Provided entries
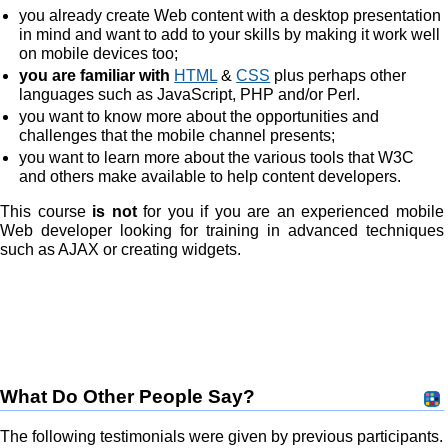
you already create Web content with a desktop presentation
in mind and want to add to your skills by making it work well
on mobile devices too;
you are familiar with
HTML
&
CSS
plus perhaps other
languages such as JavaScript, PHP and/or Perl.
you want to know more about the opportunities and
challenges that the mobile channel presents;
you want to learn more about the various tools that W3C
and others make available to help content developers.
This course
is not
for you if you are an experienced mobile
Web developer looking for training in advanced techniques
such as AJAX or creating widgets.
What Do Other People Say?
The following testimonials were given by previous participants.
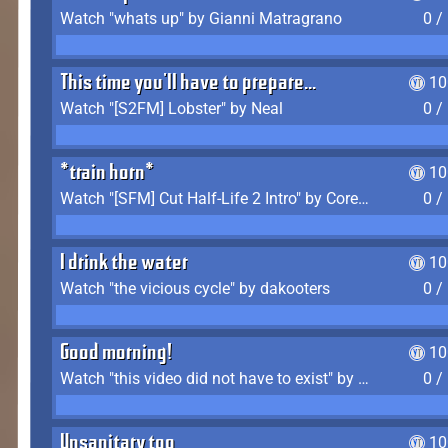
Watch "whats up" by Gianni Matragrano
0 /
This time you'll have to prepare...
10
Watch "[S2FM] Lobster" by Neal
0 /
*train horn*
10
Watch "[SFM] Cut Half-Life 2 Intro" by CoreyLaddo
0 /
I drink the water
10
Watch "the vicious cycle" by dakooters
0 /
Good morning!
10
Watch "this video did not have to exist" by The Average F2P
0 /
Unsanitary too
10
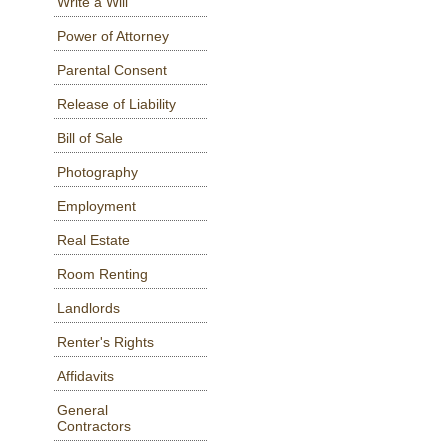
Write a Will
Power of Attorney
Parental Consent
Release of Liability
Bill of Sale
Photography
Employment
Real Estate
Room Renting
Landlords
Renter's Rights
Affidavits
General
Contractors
==
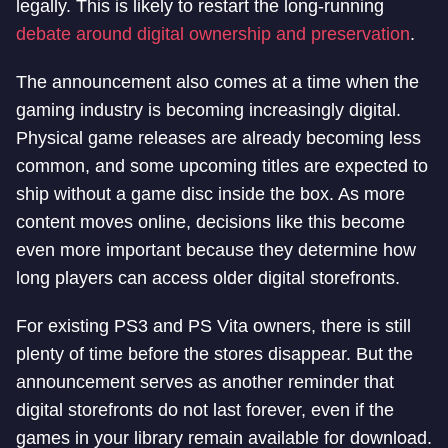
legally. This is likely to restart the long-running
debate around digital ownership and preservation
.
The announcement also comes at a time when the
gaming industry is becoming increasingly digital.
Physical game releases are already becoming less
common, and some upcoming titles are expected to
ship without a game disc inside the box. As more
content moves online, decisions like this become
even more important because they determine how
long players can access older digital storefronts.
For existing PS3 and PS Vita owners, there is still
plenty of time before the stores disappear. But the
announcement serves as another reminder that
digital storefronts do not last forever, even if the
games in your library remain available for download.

Directive
Write out the lines word for word, starting with the line that contains "you already create" and going on through the line that contains "The following testimonials".

Task solution
you already create Web content with a desktop presentation
in mind and want to add to your skills by making it work well
on mobile devices too;
you are familiar with
HTML
&
CSS
plus perhaps other
languages such as JavaScript, PHP and/or Perl.
you want to know more about the opportunities and
challenges that the mobile channel presents;
you want to learn more about the various tools that W3C
and others make available to help content developers.
This course
is not
for you if you are an experienced mobile
Web developer looking for training in advanced techniques
such as AJAX or creating widgets.
What Do Other People Say?
The following testimonials were given by previous participants.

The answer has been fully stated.